Gone but Not Forgotten
The third wave of this Influenza lingered. Some say it ended in the spring of 1919, while others believe it continued to claim victims through 1920. Eventually, however, this deadly strain of the flu disappeared, or evolved into a less harmful type of flu in order to sustain itself. More people died of influenza in that single year than in the four years of the ‘Black Death’ Bubonic Plague from 1347 to 1351. By the end of pandemic, only one region in the entire world had not reported an outbreak: an isolated island called Marajo, located in Brazil’s Amazon River Delta. Strangely, despite the deadly losses, there are almost no public memorials to the victims of Spanish Flu.
To this day, no one knows why the flu virus suddenly mutated into such a deadly form or why it ended so suddenly. Nor do they know how to prevent it from happening again. Scientists and researchers continue to research and learn about the 1918 “Spanish Flu” in the hope of being able to prevent another worldwide pandemic of the flu.
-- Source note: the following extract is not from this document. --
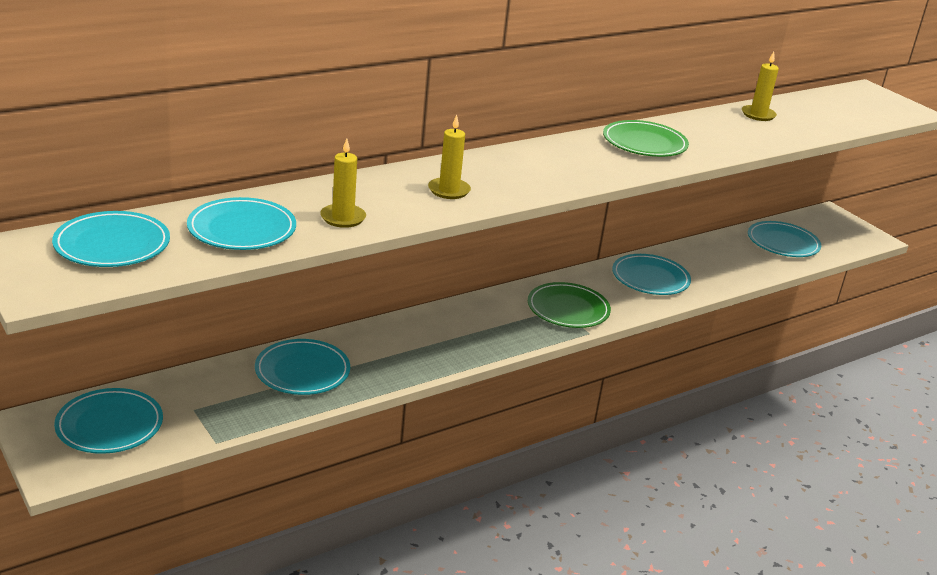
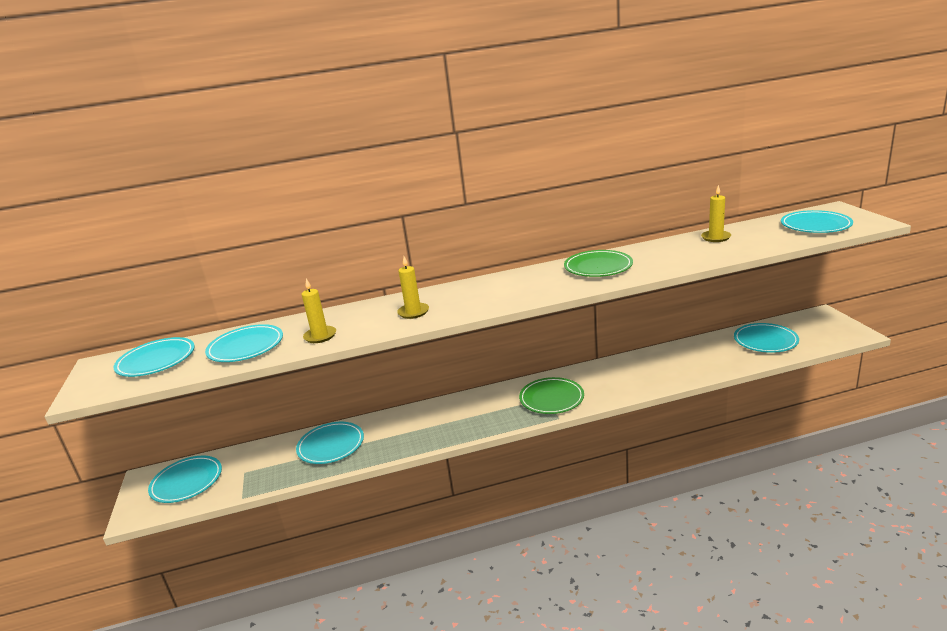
camera: 25 degrees right, 5 degrees down
(650, 278) = (632, 373): turquoise plate -> turquoise plate (815, 225)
The ever mutating nature of the bird flu virus, means that the threat of killer flu enveloping the world again still persists one hundred years on. In March 2018, the Global Health Council announced a Flu Pandemic was the Number one, health risk to the planet, and could kill 300 million people within two years. In recent years, there have been further outbreaks of new flu virus’s. These include Ebola, in West Africa and SARS (severe acute respiratory Syndrome) in Asia. In 2020, another deadly pandemic, known as “Coronavirus”, or “Covid 19”, emerged form China. Entire nations were forced into “lock down”, with billions of people put into self isolation, for months, to stem the contagion.